Data leak exposes 1.8 million US voters' private information
A supplier of US voting machines has confirmed a major data leak that has seen the details of more than 1.8 million voters in the state of Illinois exposed.
The leaked data includes full names, addresses, dates of birth, social security numbers (albeit partial), as well as party affiliations. In some cases even ID numbers and driver license numbers were exposed.
The breach was exposed by a security expert from UpGuard. Jon Hendren noticed that an Amazon Web Services device wasn't password protected. The company, Election Systems & Software (ES&S), posted about the leak on its website.
It was said that the FBI started an investigation, as well, "to perform thorough forensic analyses of the AWS server."
ES&S said the AWS server did not include "any ballot information or vote totals and were not in any way connected to Chicago’s voting or tabulation systems.” The company stressed that the leak had “no impact on the results of any election."

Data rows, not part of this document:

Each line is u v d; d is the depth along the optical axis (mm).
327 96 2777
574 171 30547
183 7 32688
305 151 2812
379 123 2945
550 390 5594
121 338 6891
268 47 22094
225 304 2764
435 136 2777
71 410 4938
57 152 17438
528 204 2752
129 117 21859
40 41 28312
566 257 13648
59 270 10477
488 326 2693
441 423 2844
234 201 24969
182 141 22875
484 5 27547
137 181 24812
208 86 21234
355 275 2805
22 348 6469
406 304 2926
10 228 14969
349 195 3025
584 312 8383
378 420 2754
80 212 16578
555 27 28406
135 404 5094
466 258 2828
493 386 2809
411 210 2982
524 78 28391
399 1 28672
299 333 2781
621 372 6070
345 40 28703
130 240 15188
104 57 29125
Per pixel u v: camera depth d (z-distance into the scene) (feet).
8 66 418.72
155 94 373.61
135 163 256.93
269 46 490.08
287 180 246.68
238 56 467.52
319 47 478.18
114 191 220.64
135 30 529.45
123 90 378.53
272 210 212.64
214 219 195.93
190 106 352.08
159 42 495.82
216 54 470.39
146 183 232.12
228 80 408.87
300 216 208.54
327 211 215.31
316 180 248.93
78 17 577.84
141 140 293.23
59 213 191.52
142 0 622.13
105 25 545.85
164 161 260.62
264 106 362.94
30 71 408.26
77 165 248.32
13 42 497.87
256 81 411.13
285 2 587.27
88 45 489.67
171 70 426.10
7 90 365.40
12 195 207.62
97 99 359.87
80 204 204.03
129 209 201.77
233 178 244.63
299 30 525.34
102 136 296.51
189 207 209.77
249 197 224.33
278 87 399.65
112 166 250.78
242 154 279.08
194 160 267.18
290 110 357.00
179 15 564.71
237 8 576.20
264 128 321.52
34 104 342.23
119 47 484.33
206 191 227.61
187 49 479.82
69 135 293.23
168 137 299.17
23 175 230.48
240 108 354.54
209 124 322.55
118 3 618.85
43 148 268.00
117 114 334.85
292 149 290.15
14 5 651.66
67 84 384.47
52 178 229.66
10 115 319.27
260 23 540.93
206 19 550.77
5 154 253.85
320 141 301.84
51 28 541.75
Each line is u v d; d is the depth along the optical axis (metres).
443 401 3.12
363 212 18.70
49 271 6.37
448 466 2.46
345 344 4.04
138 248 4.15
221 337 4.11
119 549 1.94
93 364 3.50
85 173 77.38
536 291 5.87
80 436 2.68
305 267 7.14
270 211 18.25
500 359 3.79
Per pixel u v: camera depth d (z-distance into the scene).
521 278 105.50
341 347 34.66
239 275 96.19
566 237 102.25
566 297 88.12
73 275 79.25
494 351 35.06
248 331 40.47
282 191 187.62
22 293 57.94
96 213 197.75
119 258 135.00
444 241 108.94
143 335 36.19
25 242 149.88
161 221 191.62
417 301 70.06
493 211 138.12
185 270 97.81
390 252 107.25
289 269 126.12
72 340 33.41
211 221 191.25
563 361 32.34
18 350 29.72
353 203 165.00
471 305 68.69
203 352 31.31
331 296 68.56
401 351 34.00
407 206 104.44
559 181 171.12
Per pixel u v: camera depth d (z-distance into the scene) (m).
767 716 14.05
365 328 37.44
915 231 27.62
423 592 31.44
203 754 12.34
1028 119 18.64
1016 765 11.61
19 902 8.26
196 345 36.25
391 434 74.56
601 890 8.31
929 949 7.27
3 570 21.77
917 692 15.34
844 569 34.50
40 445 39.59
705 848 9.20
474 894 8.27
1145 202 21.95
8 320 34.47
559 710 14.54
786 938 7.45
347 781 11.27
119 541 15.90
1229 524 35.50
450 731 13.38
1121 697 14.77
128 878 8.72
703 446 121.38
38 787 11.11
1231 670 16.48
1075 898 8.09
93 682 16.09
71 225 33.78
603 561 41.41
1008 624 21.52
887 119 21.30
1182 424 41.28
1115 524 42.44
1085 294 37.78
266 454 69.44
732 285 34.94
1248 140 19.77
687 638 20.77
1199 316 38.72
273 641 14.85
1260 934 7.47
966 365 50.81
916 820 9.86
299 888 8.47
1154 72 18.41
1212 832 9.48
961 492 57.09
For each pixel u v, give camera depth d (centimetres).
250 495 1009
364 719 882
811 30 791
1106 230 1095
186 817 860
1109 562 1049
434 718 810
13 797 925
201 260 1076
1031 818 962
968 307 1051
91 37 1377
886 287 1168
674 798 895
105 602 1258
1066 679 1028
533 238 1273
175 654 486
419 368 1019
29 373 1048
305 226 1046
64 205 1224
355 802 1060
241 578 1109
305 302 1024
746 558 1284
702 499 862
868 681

This is not the first time UpGuard has uncovered a voting database leak. Back in June, Gizmodo reported how the company discovered a huge unsecured database of almost 200 million US voters. That leak was linked to Deep Root Analytics, a "conservative data firm contracted by the Republican National Committee during the 2016 election."
UpGuard CEO Mike Baukes told Gizmodo: "ES&S was able to secure the data promptly and issue a public statement with the details of the exposure, aiding the UpGuard Cyber Risk Team in our mission of ensuring that exposed information is secured. By working with enterprises like ES&S to swiftly close such exposures, UpGuard will continue to raise awareness about the issues of cyber risk affecting the digital landscape today."